| Fragmento de página |

******************************

¿Qué Pasa?

Las Señoritas de Aviñón

Las Señoritas de Aviñón

Inspirada en un famoso cuadro de Pablo Picasso, Las Señoritas de Aviñón, como homenaje a un grupo de mujeres de una casa de citas sexuales, en la cual el artista, en sus tiempos de crujía, compartió en su juventud, la escena dominicana se dignifica en el presente año. El público que asistió al montaje en la Sala Ravelo percibió un trabajo de gran compromiso profesional y que permite el   lucimiento en la actuación dramática, de un grupo ciertamente  bien enfocado en la interpretación. La concluida representación de Las Señoritas de Aviñón, de Jaimen Salom, a cargo de la Compañía  de Teatro Flor de Bethania Abreu, ha dejado un agradable sabor de buen quehacer escénico, con la administración de los recursos de iluminación, vestuario y escenografía, pero su principal aporte es el desafío superado de sus actuaciones  por parte de estas mujeres y un actor, evidentemente. El Centro Cultural de España es el principal auspiciador de este montaje que vuelve a traer a las tablas del país, el trabajo del reconocido dramaturgo ibérico Jaime Salom, quien en la vida real es además un  médico oftalmólogo de gran prestigio en Madrid.

El CCE cumple un papel fundamental en el apoyo a los movimientos culturales y a los artistas de diversas generaciones. Es el autor de la pieza Media Hora sin Televisión, presentada en el 2007 en la Sala Ravelo.

Las actuaciones

Patricia Banks es la gran sorpresa por la intensidad y dramatismo de su entrega. Esta artista singular, fotógrafa, es mucho más que un rostro hermoso y caracterizado por la armonía. Lillyana Díaz evidencia una veteranía  digna como La Madame. Yorlla Castillo acentúa la seriedad con que ha adoptado una carrera difícil y que demanda un compromiso personal que hasta puede afectar su estabilidad familiar, pese a lo cual se maneja con limpieza y habilidad. Karla Hatton es poseedora de un don escénico particular. Su sola presencia en escenario marca una promesa que seduce al espectador. Patricia Muñoz deja sentir una personalidad teatral que debe fomentar de más en más.  Johanna González se sabe conciente de la importancia del desafío que planeó la Flor de Bethania y se conduce con responsabilidad incluso en las escenas en que se juega con el lesbianismo. Wilson Ureña, buena selección de talentos, se pone a la altura de un espectro histriónico dominado por el acento femenino y hace un Pablo Picasso que le aporta buenos puntos a su joven trayectoria.

******************************

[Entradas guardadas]

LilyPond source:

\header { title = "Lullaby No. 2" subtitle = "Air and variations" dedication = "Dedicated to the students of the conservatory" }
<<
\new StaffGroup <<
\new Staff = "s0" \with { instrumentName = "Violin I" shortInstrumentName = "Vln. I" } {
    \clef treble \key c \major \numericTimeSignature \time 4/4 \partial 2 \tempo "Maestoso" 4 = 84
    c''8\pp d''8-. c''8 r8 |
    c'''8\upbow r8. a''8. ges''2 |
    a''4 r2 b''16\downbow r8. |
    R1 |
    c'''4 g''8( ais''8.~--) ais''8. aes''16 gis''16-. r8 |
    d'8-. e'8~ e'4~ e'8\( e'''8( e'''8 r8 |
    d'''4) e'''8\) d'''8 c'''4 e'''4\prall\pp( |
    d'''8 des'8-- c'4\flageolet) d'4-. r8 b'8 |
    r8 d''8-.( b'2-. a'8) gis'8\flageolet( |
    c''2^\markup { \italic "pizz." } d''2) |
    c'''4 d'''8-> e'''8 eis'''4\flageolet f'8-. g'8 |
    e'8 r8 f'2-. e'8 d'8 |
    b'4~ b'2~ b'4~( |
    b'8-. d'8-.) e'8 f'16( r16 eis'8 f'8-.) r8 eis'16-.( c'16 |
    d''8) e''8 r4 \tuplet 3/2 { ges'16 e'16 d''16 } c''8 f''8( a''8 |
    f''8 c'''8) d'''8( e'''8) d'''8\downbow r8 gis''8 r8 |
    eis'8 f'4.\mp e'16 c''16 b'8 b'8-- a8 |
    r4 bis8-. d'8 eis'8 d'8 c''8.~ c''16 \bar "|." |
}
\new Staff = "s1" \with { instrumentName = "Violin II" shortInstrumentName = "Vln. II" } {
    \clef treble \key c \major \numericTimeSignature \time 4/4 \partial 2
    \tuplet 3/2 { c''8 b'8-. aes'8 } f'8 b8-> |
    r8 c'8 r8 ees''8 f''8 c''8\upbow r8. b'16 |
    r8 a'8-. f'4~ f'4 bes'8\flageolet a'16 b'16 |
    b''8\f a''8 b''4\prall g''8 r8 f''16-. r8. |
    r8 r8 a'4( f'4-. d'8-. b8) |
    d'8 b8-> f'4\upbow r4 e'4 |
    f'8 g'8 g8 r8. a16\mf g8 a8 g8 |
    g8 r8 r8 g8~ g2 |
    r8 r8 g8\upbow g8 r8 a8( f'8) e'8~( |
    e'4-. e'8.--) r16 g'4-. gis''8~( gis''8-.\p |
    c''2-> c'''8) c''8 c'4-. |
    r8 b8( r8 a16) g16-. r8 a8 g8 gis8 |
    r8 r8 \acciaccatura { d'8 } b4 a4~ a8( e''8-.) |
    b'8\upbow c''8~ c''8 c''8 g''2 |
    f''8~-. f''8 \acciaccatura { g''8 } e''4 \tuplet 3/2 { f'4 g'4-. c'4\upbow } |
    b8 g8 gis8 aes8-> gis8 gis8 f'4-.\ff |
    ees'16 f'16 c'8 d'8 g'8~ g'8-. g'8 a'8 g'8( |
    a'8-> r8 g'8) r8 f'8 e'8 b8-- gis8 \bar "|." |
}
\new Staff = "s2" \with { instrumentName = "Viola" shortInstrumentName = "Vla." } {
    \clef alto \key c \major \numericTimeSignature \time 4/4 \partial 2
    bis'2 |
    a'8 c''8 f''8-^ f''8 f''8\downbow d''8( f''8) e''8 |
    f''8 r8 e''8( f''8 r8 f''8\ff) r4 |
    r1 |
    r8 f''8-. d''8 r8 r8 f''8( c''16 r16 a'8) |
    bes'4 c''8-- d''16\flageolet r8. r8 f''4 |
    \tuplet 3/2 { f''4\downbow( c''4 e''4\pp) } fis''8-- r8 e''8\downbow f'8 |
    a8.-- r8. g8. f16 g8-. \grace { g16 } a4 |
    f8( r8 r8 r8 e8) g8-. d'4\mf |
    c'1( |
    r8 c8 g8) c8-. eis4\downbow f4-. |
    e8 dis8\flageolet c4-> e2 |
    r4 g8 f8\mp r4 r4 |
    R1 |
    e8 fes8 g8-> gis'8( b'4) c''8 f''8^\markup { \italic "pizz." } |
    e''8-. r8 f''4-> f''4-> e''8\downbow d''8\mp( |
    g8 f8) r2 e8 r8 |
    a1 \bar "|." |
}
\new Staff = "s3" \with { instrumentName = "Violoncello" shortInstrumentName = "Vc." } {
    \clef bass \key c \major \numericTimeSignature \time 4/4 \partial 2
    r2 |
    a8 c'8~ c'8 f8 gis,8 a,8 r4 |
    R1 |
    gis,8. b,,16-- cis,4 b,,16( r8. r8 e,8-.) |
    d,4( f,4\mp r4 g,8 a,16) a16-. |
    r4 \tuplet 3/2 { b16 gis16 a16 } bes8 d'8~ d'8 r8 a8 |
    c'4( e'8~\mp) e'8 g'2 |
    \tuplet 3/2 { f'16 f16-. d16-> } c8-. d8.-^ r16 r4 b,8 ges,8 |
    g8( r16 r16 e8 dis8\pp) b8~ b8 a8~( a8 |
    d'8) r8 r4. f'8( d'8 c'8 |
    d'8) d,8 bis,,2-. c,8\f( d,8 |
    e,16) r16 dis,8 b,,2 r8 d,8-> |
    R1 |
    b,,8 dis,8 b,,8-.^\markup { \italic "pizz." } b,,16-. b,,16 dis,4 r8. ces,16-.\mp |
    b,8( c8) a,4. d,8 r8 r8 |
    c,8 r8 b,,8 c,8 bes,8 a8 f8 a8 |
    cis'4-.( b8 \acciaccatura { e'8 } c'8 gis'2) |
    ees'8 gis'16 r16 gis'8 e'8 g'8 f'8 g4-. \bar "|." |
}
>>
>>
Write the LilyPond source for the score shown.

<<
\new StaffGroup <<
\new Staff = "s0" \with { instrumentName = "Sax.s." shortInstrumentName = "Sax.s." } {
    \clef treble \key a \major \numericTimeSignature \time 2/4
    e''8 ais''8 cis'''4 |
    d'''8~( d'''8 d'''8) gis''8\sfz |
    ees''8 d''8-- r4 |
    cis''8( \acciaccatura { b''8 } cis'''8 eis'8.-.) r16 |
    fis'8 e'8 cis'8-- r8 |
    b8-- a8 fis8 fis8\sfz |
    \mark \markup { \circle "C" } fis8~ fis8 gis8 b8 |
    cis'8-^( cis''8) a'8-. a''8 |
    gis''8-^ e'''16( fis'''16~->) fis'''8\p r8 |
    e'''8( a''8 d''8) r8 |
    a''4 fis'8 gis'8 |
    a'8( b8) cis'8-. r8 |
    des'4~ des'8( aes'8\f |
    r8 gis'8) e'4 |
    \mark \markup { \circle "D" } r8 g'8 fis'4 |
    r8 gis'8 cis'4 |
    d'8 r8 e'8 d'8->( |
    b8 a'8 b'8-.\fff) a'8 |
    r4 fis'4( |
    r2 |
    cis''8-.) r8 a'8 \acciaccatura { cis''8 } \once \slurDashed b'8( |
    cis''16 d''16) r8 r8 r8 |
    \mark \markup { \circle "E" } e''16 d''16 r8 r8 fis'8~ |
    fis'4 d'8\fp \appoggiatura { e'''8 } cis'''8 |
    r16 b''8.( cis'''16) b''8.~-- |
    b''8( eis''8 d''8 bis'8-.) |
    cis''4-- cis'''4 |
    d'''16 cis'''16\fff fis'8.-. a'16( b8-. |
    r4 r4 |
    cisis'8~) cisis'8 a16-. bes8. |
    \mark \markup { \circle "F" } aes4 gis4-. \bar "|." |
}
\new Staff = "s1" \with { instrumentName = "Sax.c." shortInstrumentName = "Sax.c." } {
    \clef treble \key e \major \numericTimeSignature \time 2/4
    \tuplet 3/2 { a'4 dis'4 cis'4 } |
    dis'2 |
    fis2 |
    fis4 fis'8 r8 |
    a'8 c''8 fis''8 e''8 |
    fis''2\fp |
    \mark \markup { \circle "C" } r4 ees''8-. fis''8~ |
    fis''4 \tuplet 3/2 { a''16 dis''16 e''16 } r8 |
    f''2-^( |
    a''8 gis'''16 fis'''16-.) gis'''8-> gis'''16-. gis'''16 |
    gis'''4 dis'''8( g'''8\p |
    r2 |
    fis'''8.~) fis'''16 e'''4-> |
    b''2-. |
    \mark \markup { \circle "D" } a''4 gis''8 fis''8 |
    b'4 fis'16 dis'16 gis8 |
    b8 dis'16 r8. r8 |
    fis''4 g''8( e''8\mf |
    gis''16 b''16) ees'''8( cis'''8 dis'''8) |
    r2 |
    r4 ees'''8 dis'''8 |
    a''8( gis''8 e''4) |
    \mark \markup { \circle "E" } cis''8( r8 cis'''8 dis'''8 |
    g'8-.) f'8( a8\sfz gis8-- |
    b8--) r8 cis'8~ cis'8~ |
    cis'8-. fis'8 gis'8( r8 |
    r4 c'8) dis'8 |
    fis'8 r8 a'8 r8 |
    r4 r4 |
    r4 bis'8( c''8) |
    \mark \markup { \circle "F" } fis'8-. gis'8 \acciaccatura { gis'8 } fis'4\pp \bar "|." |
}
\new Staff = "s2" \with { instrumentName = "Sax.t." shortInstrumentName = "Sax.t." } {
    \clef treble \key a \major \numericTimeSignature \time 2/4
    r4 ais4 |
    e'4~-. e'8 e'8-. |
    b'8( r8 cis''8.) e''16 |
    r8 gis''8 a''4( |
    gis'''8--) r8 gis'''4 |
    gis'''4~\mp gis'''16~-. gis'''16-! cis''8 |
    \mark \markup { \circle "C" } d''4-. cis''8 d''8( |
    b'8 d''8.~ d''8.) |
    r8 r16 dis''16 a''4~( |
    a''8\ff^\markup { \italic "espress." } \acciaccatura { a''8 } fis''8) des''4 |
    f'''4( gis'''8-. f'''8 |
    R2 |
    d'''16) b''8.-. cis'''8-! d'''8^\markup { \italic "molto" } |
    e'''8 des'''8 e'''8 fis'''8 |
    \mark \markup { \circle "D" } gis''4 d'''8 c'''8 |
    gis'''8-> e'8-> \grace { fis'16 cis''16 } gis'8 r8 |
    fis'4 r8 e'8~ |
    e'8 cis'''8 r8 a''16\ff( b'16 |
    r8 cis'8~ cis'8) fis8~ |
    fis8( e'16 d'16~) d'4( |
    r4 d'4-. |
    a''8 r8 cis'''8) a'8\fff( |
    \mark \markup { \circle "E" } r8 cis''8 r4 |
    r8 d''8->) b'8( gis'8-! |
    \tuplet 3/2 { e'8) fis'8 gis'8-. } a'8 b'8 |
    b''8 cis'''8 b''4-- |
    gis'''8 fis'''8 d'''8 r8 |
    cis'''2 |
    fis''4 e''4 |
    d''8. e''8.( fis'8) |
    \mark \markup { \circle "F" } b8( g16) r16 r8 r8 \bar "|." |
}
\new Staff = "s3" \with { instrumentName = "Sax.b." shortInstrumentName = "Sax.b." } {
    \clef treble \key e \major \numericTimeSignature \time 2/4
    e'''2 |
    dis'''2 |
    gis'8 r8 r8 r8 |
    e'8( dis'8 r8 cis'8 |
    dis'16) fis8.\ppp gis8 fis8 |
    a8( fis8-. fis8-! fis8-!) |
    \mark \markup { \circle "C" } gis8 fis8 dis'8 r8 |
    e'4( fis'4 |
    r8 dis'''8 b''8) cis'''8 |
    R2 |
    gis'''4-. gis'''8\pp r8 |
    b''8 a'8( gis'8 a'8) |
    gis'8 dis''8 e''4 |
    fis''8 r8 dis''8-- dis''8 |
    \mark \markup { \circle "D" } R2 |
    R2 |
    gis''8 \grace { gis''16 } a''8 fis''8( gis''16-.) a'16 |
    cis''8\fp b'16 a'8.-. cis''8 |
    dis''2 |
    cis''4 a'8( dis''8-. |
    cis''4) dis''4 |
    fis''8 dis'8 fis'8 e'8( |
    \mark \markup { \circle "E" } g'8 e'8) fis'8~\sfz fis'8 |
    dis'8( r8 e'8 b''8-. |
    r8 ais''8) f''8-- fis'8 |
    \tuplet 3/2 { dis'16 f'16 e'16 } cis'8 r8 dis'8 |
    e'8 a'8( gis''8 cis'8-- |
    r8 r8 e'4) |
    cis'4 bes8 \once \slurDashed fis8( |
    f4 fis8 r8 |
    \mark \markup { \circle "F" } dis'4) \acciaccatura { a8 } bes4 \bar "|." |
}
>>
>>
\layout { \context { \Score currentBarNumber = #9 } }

******************************

Contesta estas preguntas a partir de la reseña sobre Las Señoritas de Aviñón:
1. ¿En qué sala se presentó el montaje?
2. ¿Qué institución es el principal auspiciador de esta puesta en escena?
3. ¿A qué personaje interpreta Wilson Ureña?

1. En la Sala Ravelo.
2. El Centro Cultural de España.
3. A Pablo Picasso.